Sulla giustizia è diretto, serve “una riforma profonda” perché il “presidio dell’autonomia e dell’indipendenza sta nella coscienza dei cittadini” che devono poter avere fiducia nel sistema e nelle istituzioni. Le sue considerazioni sono a tutto campo. Il Presidente pone al centro i diritti e la persona. Quasi a ripercorrere i principi cardine della Carta che i Padri costituenti hanno voluto mettere a fondamento della dignità del popolo. Quindi il riferimento ai giovani, alla scuola, al mondo del lavoro. Ricorda Lorenzo Parelli, il giovane studente di Udine morto in fabbrica durante un corso di formazione. “La dignità è azzerare le morti sul lavoro, che feriscono la società e la coscienza di ognuno di noi. Perché la sicurezza di ogni lavoratore riguarda il valore che attribuiamo alla vita.

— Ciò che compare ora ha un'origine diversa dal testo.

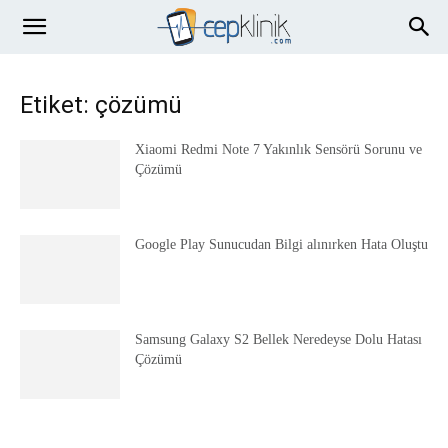
Etiket: çözümü
Xiaomi Redmi Note 7 Yakınlık Sensörü Sorunu ve
Çözümü
Google Play Sunucudan Bilgi alınırken Hata Oluştu
Samsung Galaxy S2 Bellek Neredeyse Dolu Hatası
Çözümü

Mai più tragedie come quella del giovane Lorenzo”. Anche Monica Vitti, l’attrice appena scomparsa, viene ricordata dal capo dello Stato. Poi Mattarella rammenta che siamo il “Paese della bellezza e della cultura”, che “è elemento costitutivo della nostra identità”. Ringrazia “il governo proiettato al superamento dell’emergenza”. Lo sguardo è verso il domani: “Noi insieme responsabili del futuro della nostra Repubblica”. Così chiude il suo discorso.

 

Esce dall’Aula tra gli applausi che non si fermano. Insieme al premier, Mario Draghi, si reca a rendere omaggio all’Altare della Patria accompagnato dal sorvolo delle Frecce Tricolori su Piazza Venezia. Poco dopo a bordo della tradizionale Lancia Flaminia 335, scortato dai Corazzieri a cavallo, arriva al Quirinale. Lo aveva lasciato più di una settimana fa convinto di cominciare una vita più tranquilla, ma quel Palazzo sarà ancora la sua casa per i prossimi sette anni. Da lì, dal Colle più alto della Capitale, Mattarella continuerà a vigilare sulle istituzioni repubblicane e su un Paese che ha bisogno di punti di riferimento. In questa difficile fase, avere un uomo come lui alla guida, dà solidità.